The targets of prejudice are changing. Women getting jobs is good news, things have certainly gotten better for women. But there are people who are facing worse prejudice then ever. Prejudice shifts from group to group, but it is still very prevalent in the US.
maporsche
 
  1  
Reply Fri 9 Jul, 2010 08:51 am
@Intrepid,
Yes, obviously.
aidan
 
  3  
Reply Fri 9 Jul, 2010 09:00 am
@maporsche,
Sometimes Ma Porsche - people who you might think should be most interested in or can personally relate to a subject specifically DON'T post because it's impossible to distance themselves enough from that subject to speak unemotionally about it.
Some things are difficult for some people to even read, much less speak about. And then when you factor in the aspect that the other people who are commenting and contributing don't know you personally - don't know how their casual comments might cause you painful discovery or even cause you to lose hope about something you care deeply about - can you not understand why they might not want to subject themselves to that?

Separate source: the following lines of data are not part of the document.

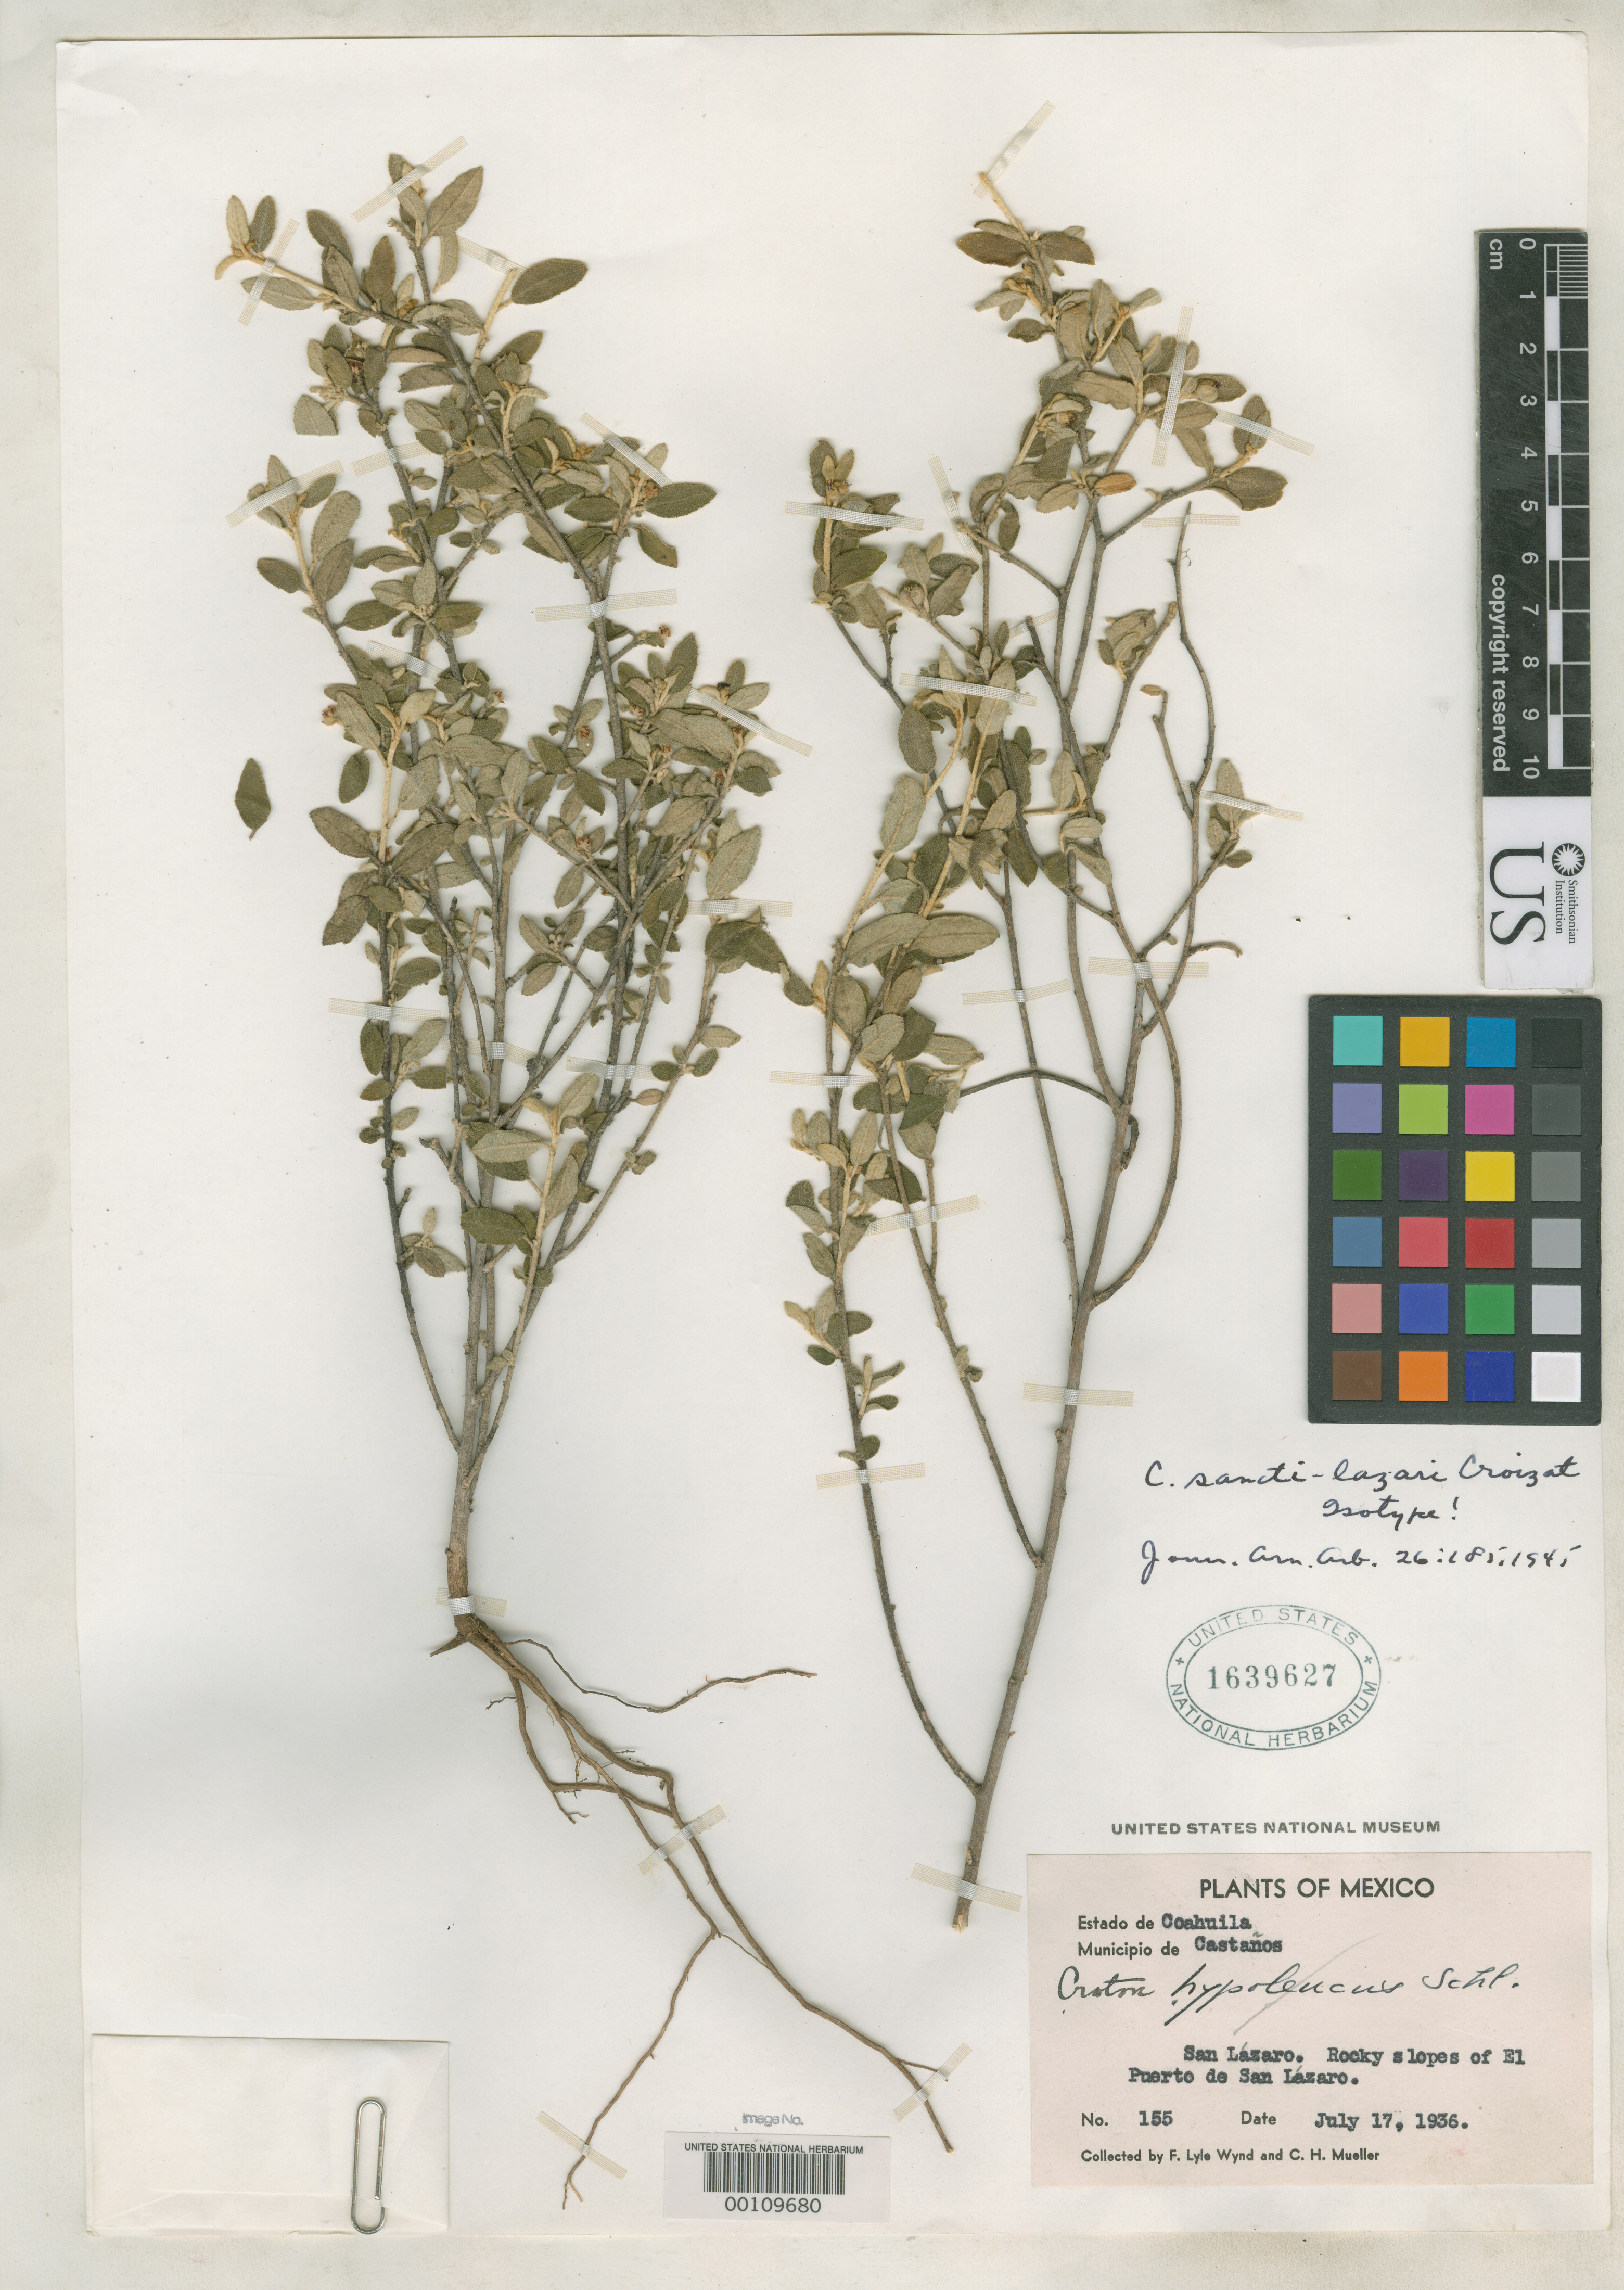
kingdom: Plantae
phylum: Tracheophyta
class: Magnoliopsida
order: Malpighiales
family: Euphorbiaceae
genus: Croton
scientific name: Croton sancti-lazari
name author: Croizat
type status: Isotype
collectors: F. L. Wynd & C. H. Muller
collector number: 155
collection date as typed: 17 Jul 1936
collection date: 1936-07-17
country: Mexico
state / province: Coahuila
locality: S of Castanos, slopes of El Puerto de San Lazaro.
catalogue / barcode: US 1639627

There are only certain people I will engage with about my spiritual beliefs on this forum. I don't need to hear or read from people who don't know anything else about me or what my spirituality may have meant to me or helped me deal with in my life - that I'm an unitelligent, idiotic, delusional lunatic for adhering to a philosophy that means a lot to me.

Do you really think black people enjoy reading that some people equate some black people with animals? Do you have any idea how much that might hurt or discourage a black person who wants to believe that things have changed? Why should they subject themselves to such hateful ignorance? I totally understand a black person choosing to by-pass such a thread.
'There's enough pain and ignorance in life without you ever having to seek it out- so don't,' is something my father said to me probably twenty-five years ago. I think he was right.